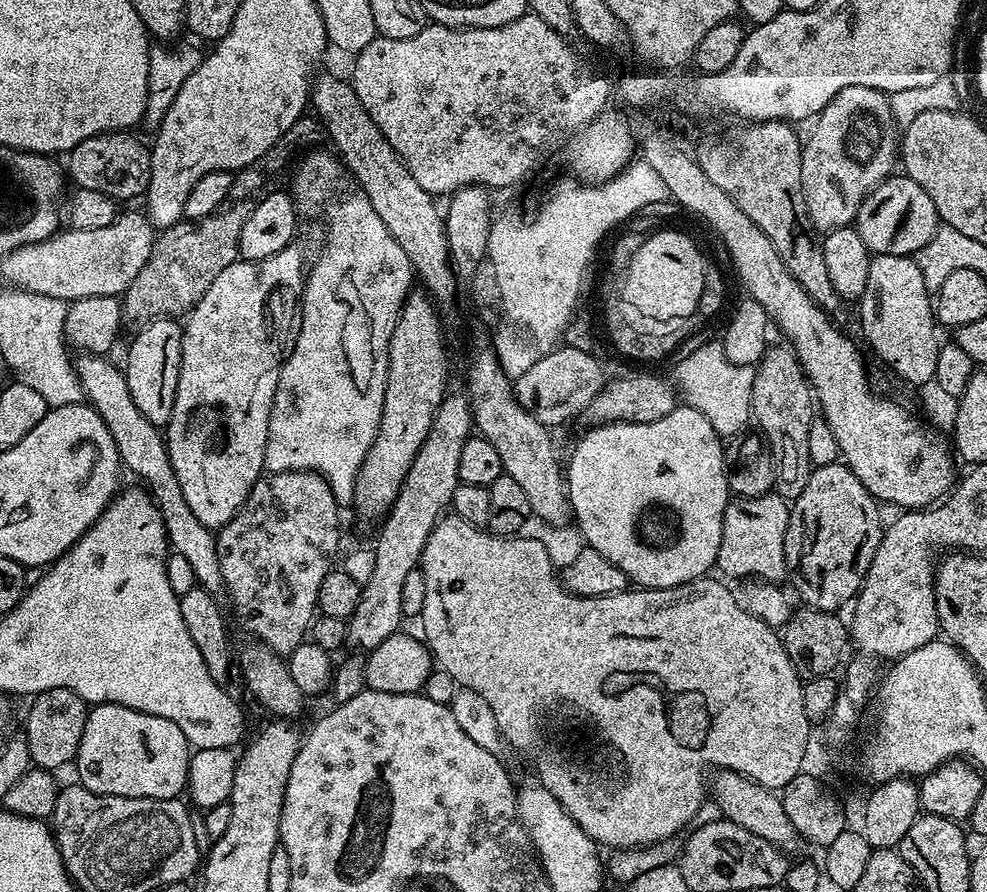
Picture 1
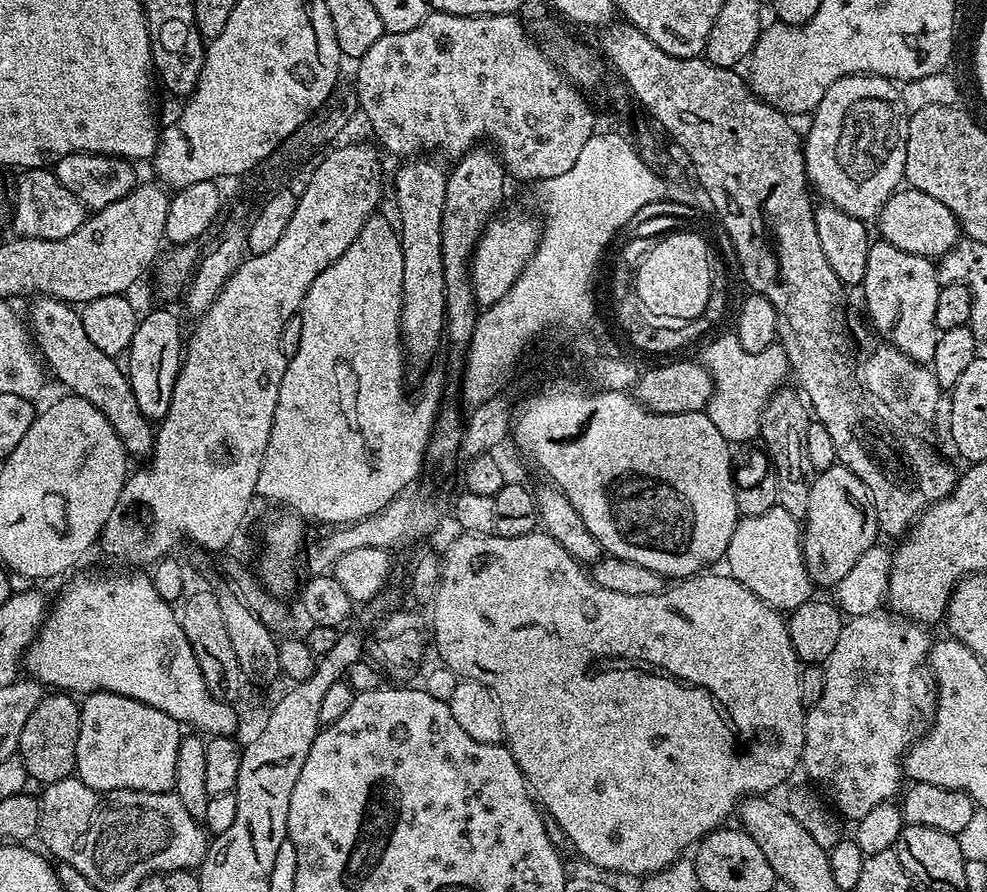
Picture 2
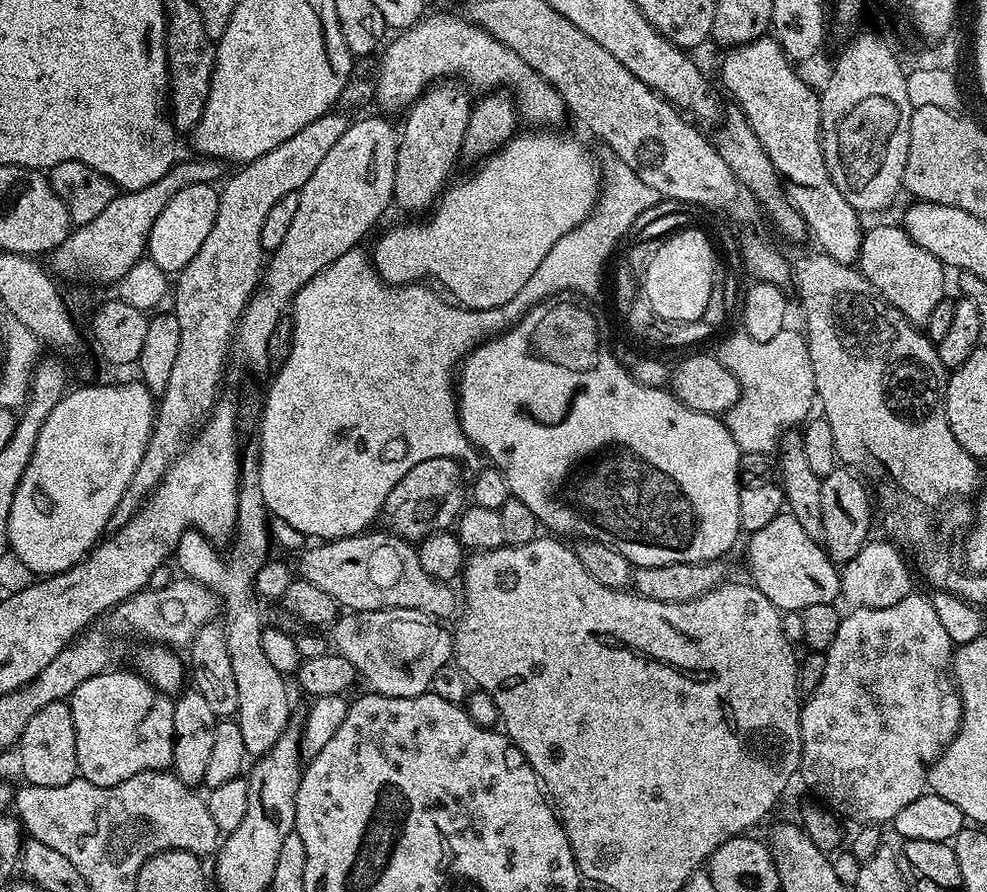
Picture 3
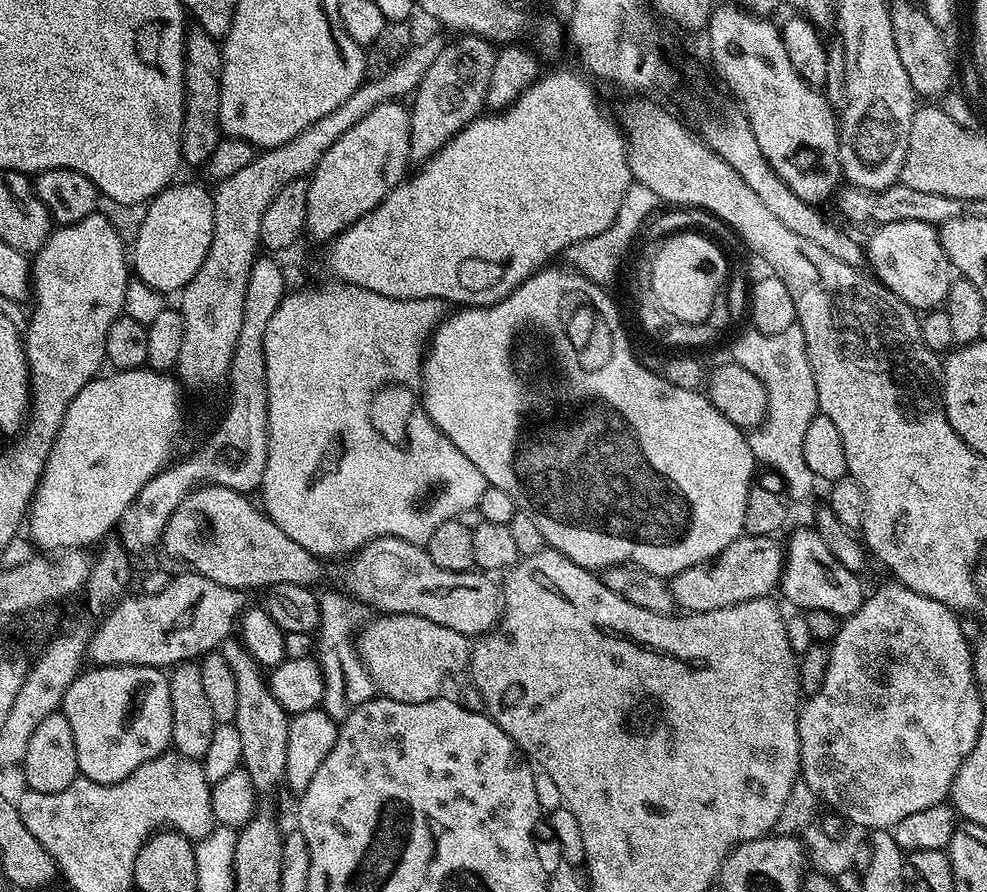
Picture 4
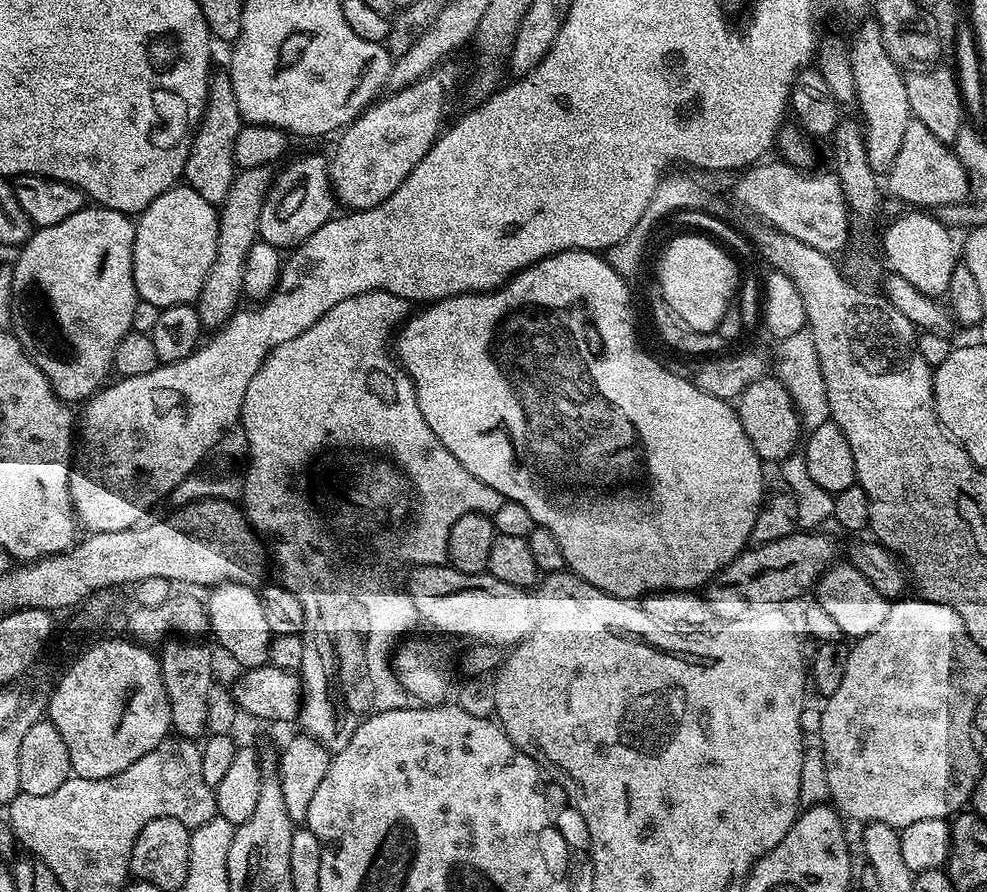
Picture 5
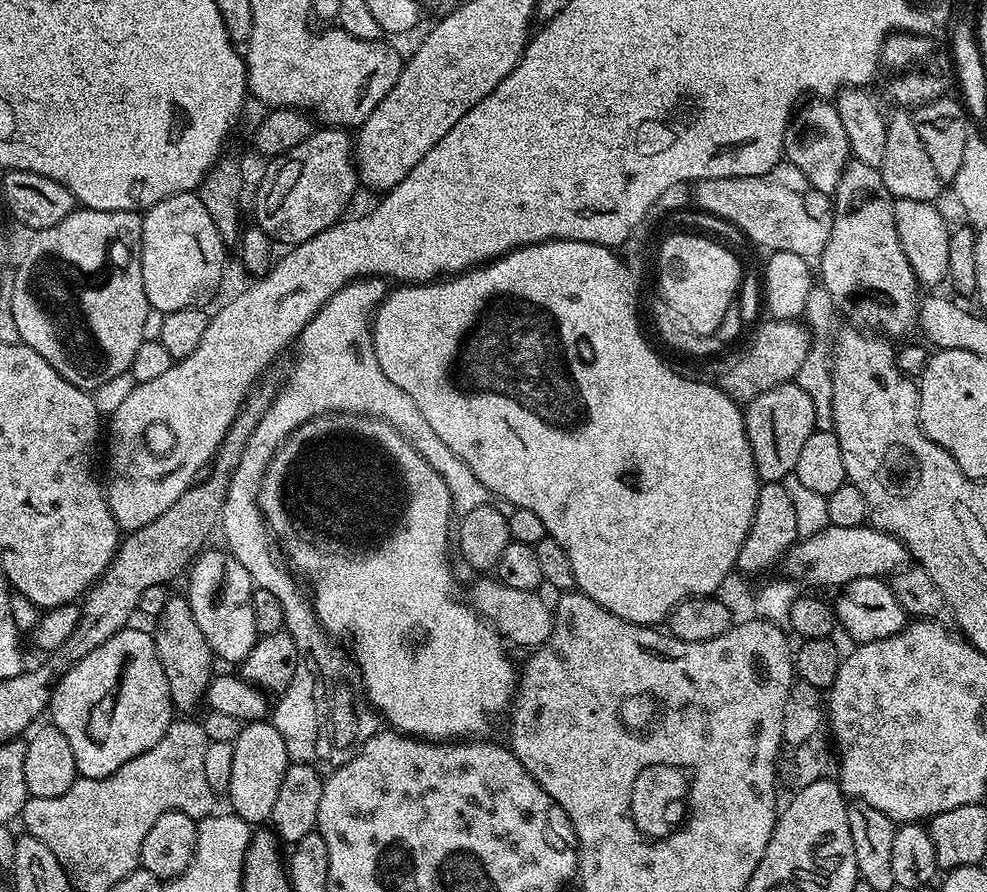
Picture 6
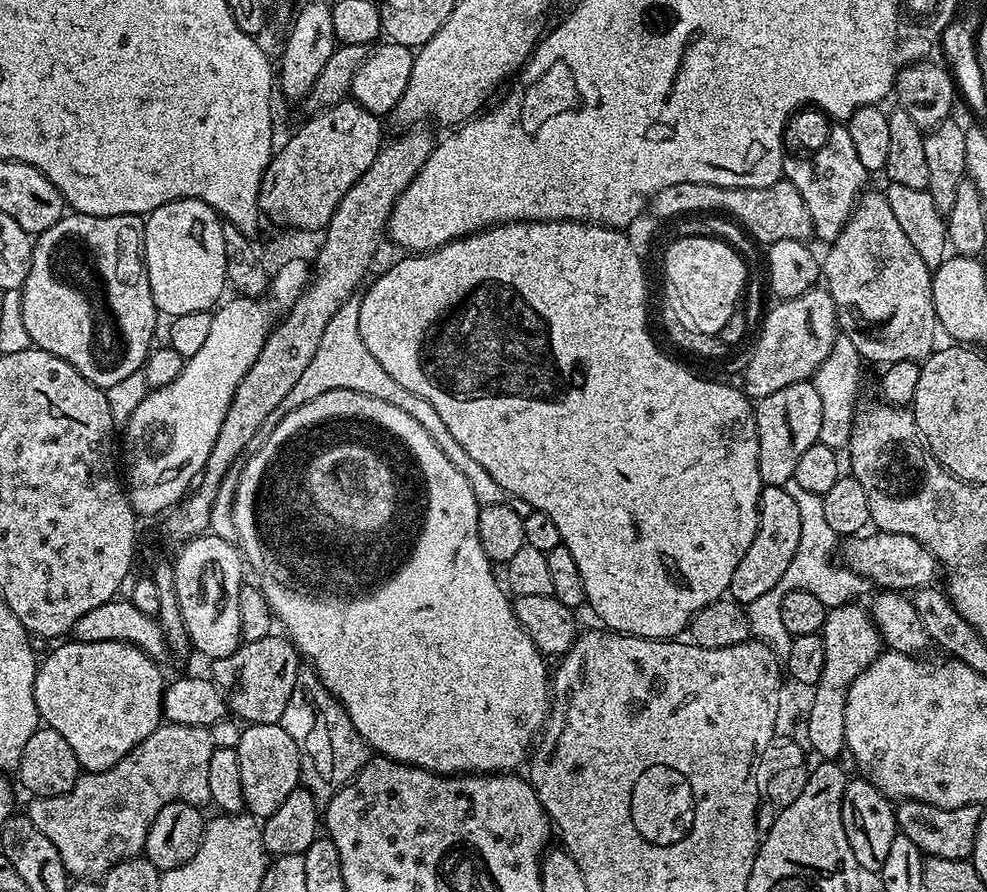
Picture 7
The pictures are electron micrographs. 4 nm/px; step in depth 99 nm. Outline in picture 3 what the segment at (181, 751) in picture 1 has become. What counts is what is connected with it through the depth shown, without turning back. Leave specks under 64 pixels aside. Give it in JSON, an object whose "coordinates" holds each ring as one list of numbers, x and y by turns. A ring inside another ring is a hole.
{"coordinates":[[109,670,94,678,86,678,70,697,76,731,77,773,94,786,118,786,126,778,143,772,159,772,172,763,172,739,174,738,173,697,167,692,157,692,156,687,143,676,132,672]]}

::::

**Aim of the exercise**
Make an exact copy of every entry above, minus the images.

**Exercise response**
Picture 1
Picture 2
Picture 3
Picture 4
Picture 5
Picture 6
Picture 7
The pictures are electron micrographs. 4 nm/px; step in depth 99 nm. Outline in picture 3 what the segment at (181, 751) in picture 1 has become. What counts is what is connected with it through the depth shown, without turning back. Leave specks under 64 pixels aside. Give it in JSON, an object whose "coordinates" holds each ring as one list of numbers, x and y by turns. A ring inside another ring is a hole.
{"coordinates":[[109,670,94,678,86,678,70,697,76,731,77,773,94,786,118,786,126,778,143,772,159,772,172,763,172,739,174,738,173,697,167,692,157,692,156,687,143,676,132,672]]}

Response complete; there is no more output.